Data shown below:

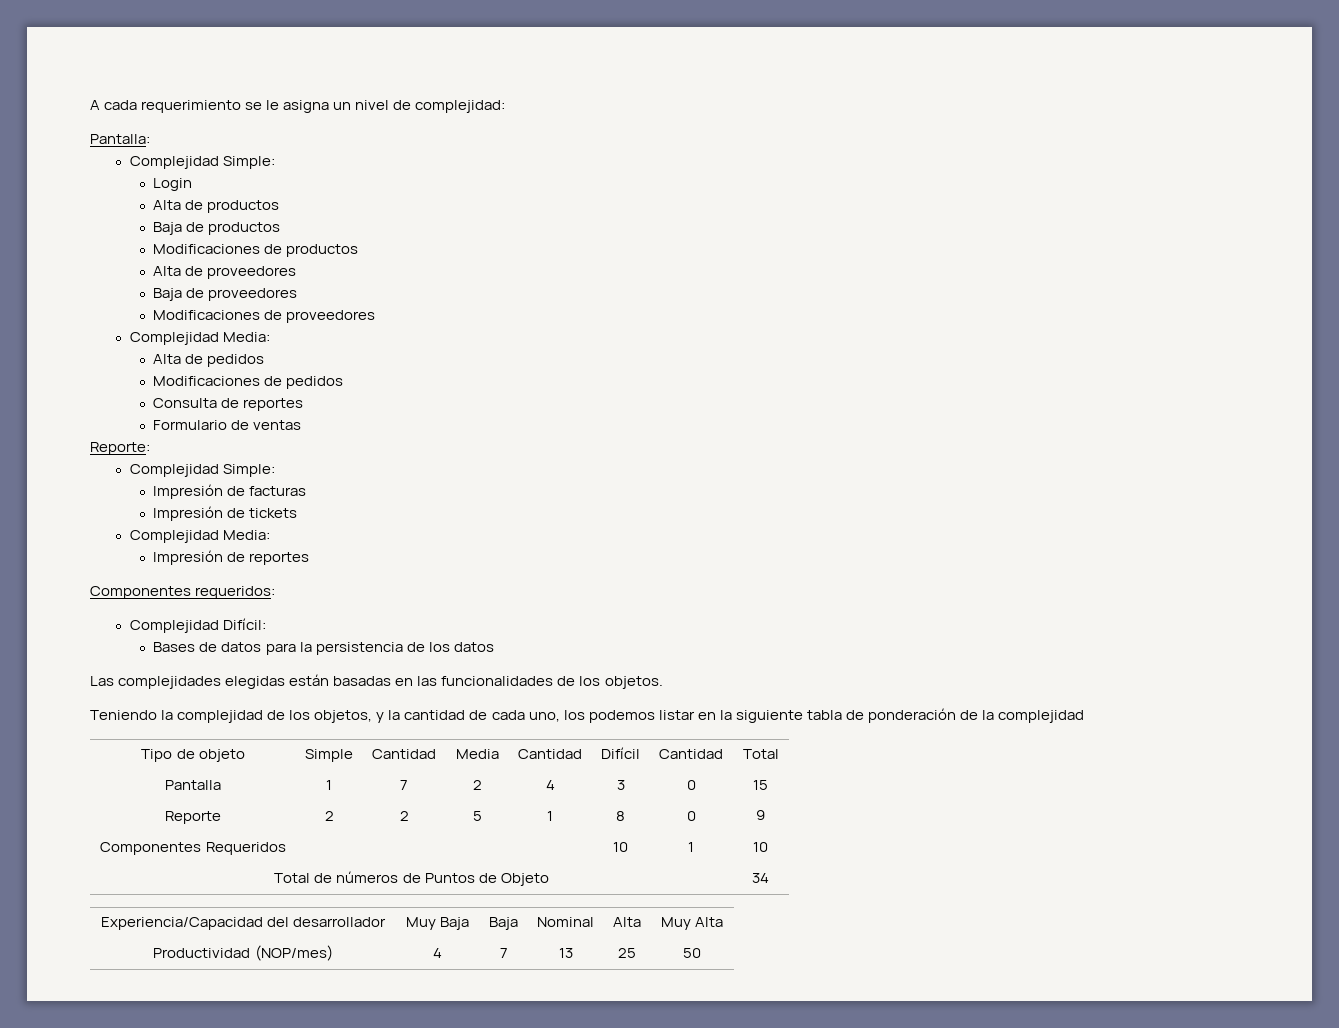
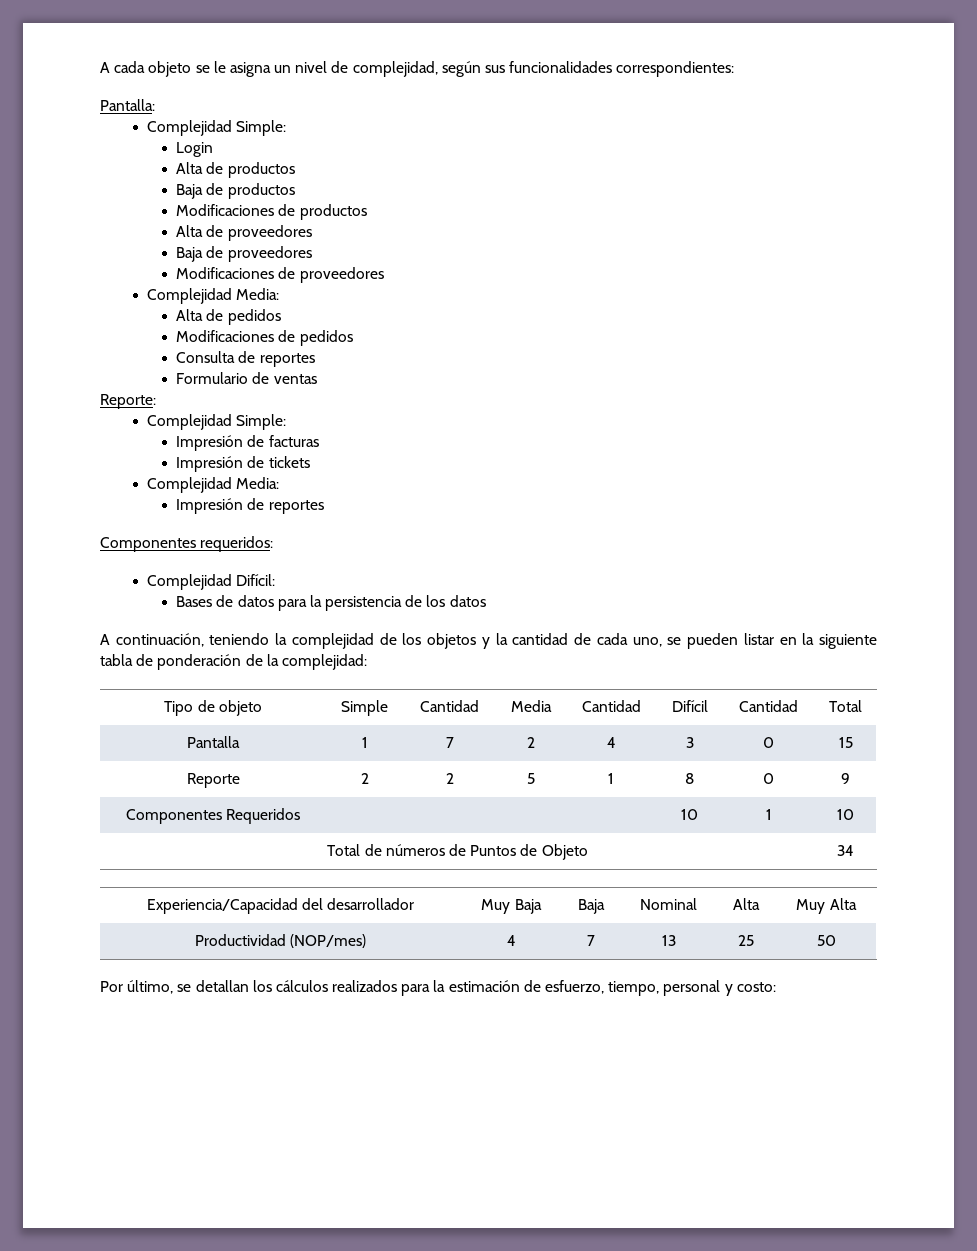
[141,100,242,113] requerimiento -> [148,61,192,77] objeto
[415,100,506,113] complejidad: -> [352,61,735,77] complejidad, según sus funcionalidades correspondientes:
[90,674,663,689] [90,710,157,720] Las complejidades elegidas están basadas en las funcionalidades de los objetos. // Teniendo -> [100,633,270,647] A continuación, teniendo
[314,710,373,723] objetos, -> [427,633,477,649] objetos
[563,710,655,723] los podemos -> [667,633,739,649] se pueden
[998,710,1085,723] complejidad -> [281,654,367,670] complejidad:
(701, 953) none -> [100,980,776,996] // Por último, se detallan los cálculos realizados para la estimación de esfuerzo, tiempo, personal y costo:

End of Data shown.

### Work request
Of the lines above, output exactly those from the line bearing "[90,674,663,689] [90,710,157,720] Las" through the line bearing "[998,710,1085,723] complejidad ->", inclusive.

### Exercise answer
[90,674,663,689] [90,710,157,720] Las complejidades elegidas están basadas en las funcionalidades de los objetos. // Teniendo -> [100,633,270,647] A continuación, teniendo
[314,710,373,723] objetos, -> [427,633,477,649] objetos
[563,710,655,723] los podemos -> [667,633,739,649] se pueden
[998,710,1085,723] complejidad -> [281,654,367,670] complejidad:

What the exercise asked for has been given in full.